### SOURCE DOCUMENT
It’s been almost half a year since we’ve done one, but The Pitch is back! This is an article where one of our senior staff members tries to sell the other on an album they haven’t heard but that they might enjoy. This time out we’re having a listen to a breakcore classic, associated with Our Thing via it’s release on Ant Zen’s sub-label Hymen…

Venetian Snares
Doll Doll Doll
Hymen

Alex: Holy fuck, this record still kills me. When I first heard it I wasn’t necessarily sure what to expect, despite knowing that Aaron Funk was a Canadian artist (hailing famously from Winnipeg no less) I didn’t really have much background in jungle or ragga or any of the other genres that contributed to the genesis of breakcore. Imagine my surprise upon first hearing “The Dollmaker” where jazz breaks were cut against Apocalyptica’s cover of Metallica’s “Harvester of Sorrow”, punishing sub-bass, and some particularly violent imagery lifted from Sway and Tech’s legendary posse cut “The Anthem”. Even for an album themed around one of the few real taboos remaining (child murder, natch), it seemed sick, unruly and vicious, but also calculated and exacting. It’s a distinctly musical record: even in the orchestrated chaos of chopped drums and samples, there’s a kind of methodical approach to structure and melody. It made me a fan of Venetian Snares for life, and although he would never again be quite so sonically brutish and callous – with the exception of the companion release Find Candace – I also feel it set the stage for much of his later catalogue. I’m pitching it to Bruce on the basis of its sheer darkness and highly technical construction, a mixture that I think might appeal to him in the same way a lot of black metal does.

### PROBLEM TO WORK ON
Answer these questions from the album pitch above, one per line:
1. Which sub-label of Ant Zen released the album?
2. What city does Aaron Funk come from?
3. Which companion release is the exception to his never again being so brutish?

### GIVEN ENTRIES

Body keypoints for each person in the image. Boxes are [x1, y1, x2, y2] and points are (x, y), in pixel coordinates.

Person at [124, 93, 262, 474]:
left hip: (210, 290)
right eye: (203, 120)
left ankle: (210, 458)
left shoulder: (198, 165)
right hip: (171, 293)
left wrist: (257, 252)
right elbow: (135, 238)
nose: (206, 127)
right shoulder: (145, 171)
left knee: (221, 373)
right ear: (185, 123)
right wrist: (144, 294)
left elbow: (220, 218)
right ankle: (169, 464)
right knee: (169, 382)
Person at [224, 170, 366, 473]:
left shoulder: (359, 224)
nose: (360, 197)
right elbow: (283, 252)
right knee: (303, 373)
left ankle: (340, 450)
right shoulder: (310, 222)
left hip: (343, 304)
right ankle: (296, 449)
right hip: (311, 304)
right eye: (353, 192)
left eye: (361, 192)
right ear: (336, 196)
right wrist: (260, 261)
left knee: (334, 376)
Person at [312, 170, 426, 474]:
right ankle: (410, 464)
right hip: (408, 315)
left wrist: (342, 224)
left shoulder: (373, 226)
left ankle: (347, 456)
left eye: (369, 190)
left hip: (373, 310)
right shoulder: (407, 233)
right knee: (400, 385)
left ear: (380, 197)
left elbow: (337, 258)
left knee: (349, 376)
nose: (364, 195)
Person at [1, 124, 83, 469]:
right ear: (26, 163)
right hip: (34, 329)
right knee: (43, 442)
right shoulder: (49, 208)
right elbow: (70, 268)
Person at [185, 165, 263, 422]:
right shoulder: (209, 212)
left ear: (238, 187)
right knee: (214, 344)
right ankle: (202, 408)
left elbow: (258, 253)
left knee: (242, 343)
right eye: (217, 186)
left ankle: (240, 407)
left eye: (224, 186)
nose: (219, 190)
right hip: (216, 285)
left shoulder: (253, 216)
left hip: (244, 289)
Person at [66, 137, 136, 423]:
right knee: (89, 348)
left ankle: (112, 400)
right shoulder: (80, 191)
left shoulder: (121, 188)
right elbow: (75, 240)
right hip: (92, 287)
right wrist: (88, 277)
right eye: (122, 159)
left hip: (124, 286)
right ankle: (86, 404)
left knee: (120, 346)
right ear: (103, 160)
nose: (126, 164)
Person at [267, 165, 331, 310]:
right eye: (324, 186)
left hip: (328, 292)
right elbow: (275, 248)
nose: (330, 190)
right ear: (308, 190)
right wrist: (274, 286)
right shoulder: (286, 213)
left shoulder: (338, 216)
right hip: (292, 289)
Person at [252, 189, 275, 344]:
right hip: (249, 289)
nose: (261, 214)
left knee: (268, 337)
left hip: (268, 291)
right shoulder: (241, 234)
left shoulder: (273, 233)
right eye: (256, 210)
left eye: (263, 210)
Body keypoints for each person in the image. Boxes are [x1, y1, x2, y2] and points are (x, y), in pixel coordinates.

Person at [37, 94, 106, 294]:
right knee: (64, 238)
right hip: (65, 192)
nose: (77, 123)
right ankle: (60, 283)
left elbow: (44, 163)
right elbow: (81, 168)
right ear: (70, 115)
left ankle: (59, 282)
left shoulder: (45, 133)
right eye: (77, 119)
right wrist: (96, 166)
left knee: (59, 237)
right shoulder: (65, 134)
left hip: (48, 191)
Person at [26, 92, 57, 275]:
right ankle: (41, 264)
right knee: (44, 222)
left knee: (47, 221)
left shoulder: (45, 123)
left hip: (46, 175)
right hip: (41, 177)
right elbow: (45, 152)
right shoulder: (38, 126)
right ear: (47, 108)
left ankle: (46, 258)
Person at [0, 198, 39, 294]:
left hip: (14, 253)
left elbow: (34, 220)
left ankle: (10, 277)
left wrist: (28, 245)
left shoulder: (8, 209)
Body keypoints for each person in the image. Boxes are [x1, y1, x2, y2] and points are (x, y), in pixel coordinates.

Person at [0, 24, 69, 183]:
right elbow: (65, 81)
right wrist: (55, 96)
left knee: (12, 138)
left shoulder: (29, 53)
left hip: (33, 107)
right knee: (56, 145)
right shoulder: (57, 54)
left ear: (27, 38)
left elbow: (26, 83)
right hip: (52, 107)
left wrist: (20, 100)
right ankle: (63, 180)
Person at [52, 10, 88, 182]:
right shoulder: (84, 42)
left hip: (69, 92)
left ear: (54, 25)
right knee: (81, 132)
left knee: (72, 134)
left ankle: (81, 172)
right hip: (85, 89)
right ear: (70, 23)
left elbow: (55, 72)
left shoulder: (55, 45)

### PROBLEM SOLUTION
1. Hymen
2. Winnipeg
3. Find Candace